Key Experimental Results¶
Main Results -- Causal Reasoning Accuracy of 7 LLMs¶
| Model | Causal Identification (Prompting) | Temporal Identification (Prompting) | Overall |
|---|---|---|---|
| GPT-4o | ~78% | ~65% | ~72% |
| Claude-3.5 | ~75% | ~60% | ~68% |
| Llama-3.1-70B | ~70% | ~55% | ~63% |
| Average of Small Models | ~55% | ~45% | ~50% |
PPL vs Prompting Comparison¶
| Evaluation Method | Average of Large Models | Average of Small Models |
|---|---|---|
| PPL (Competence) | ~80% | ~70% |
| Prompting (Performance) | ~72% | ~55% |
| Gap | 8% | 15% |
Key Findings¶
- Even the best models struggle to exceed 0.80 accuracy
- Causal-temporal confusion is systematic: Models accept "then" entries as causal relations with high probability.
- PPL > Prompting: For small models, "knowing" (competence) far exceeds "doing" (performance), with a gap up to 15%.
- Significant impact of order: Iconic forward order is ~10% easier than anti-iconic backward order.
- Model scale aids prompting but does not significantly affect PPL
Highlights & Insights¶
- Causal-temporal confusion is an overlooked but critical issue—essential in scenarios like medical or legal domains where distinguishing between "post hoc" (happening after) and "propter hoc" (happening because of) is crucial.
- The gap between PPL and Prompting reveals a chasm between the "implicit knowledge" (competence) and "explicit expression" (performance) of LLMs.
- Pronoun-free design eliminates confounding factors such as anaphora resolution.
Limitations & Future Work¶
- Limited to English.
- The dataset scale of 600 sentence pairs is relatively small.
- Only 4 connectives are evaluated, without covering broader causal markers.
Related Work & Insights¶
- vs. COPA/e-CARE: They evaluate implicit causality, whereas ExpliCa evaluates causality expressed through explicit connectives.
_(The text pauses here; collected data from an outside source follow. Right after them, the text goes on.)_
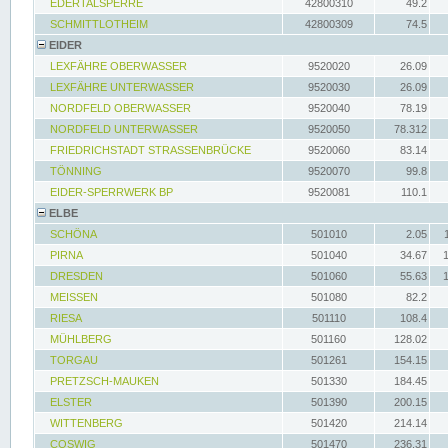
EDERTALSPERRE
42800310
49.2
SCHMITTLOTHEIM
42800309
74.5
EIDER
LEXFÄHRE OBERWASSER
9520020
26.09
LEXFÄHRE UNTERWASSER
9520030
26.09
NORDFELD OBERWASSER
9520040
78.19
NORDFELD UNTERWASSER
9520050
78.312
FRIEDRICHSTADT STRASSENBRÜCKE
9520060
83.14
TÖNNING
9520070
99.8
EIDER-SPERRWERK BP
9520081
110.1
ELBE
SCHÖNA
501010
2.05
PIRNA
501040
34.67
DRESDEN
501060
55.63
MEISSEN
501080
82.2
RIESA
501110
108.4
MÜHLBERG
501160
128.02
TORGAU
501261
154.15
PRETZSCH-MAUKEN
501330
184.45
ELSTER
501390
200.15
WITTENBERG
501420
214.14
COSWIG
501470
236.31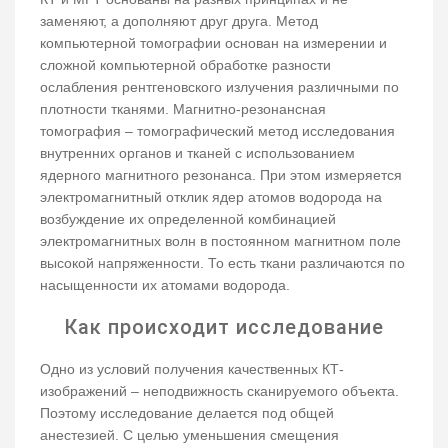
заменяют, а дополняют друг друга. Метод
компьютерной томографии основан на измерении и
сложной компьютерной обработке разности
ослабления рентгеновского излучения различными по
плотности тканями. Магнитно-резонансная
томография – томографический метод исследования
внутренних органов и тканей с использованием
ядерного магнитного резонанса. При этом измеряется
электромагнитный отклик ядер атомов водорода на
возбуждение их определенной комбинацией
электромагнитных волн в постоянном магнитном поле
высокой напряженности. То есть ткани различаются по
насыщенности их атомами водорода.
Как происходит исследование
Одно из условий получения качественных КТ-
изображений – неподвижность сканируемого объекта.
Поэтому исследование делается под общей
анестезией. С целью уменьшения смещения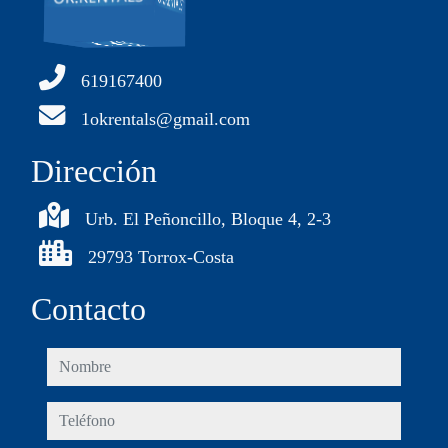
619167400
1okrentals@gmail.com
Dirección
Urb. El Peñoncillo, Bloque 4, 2-3
29793 Torrox-Costa
Contacto
nombre
teléfono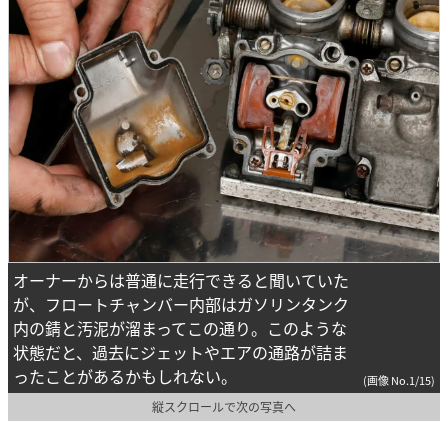
オーナーからは普通に走行できると聞いていた
が、フロートチャンバー内部はガソリンタンク
内の錆と汚泥が溜まってこの通り。このような
状態だと、過去にジェットやエアの通路が詰ま
ったことがあるかもしれない。
(画像 No.1/15)
縦スクロールで次の写真へ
- vs. BIG-Bench: BIG-Bench uses "because" as a connective, whereas ExpliCa incorporates both causal and temporal connectives.
Rating¶
- Novelty: ⭐⭐⭐⭐ First to integrate explicit relations of both causal and temporal dimensions into evaluation.
- Experimental Thoroughness: ⭐⭐⭐⭐ Dual evaluation using PPL + Prompting across 7 models.
- Writing Quality: ⭐⭐⭐⭐⭐ Extremely rigorous dataset construction.
- Value: ⭐⭐⭐⭐ Significant methodological contribution to causal reasoning research.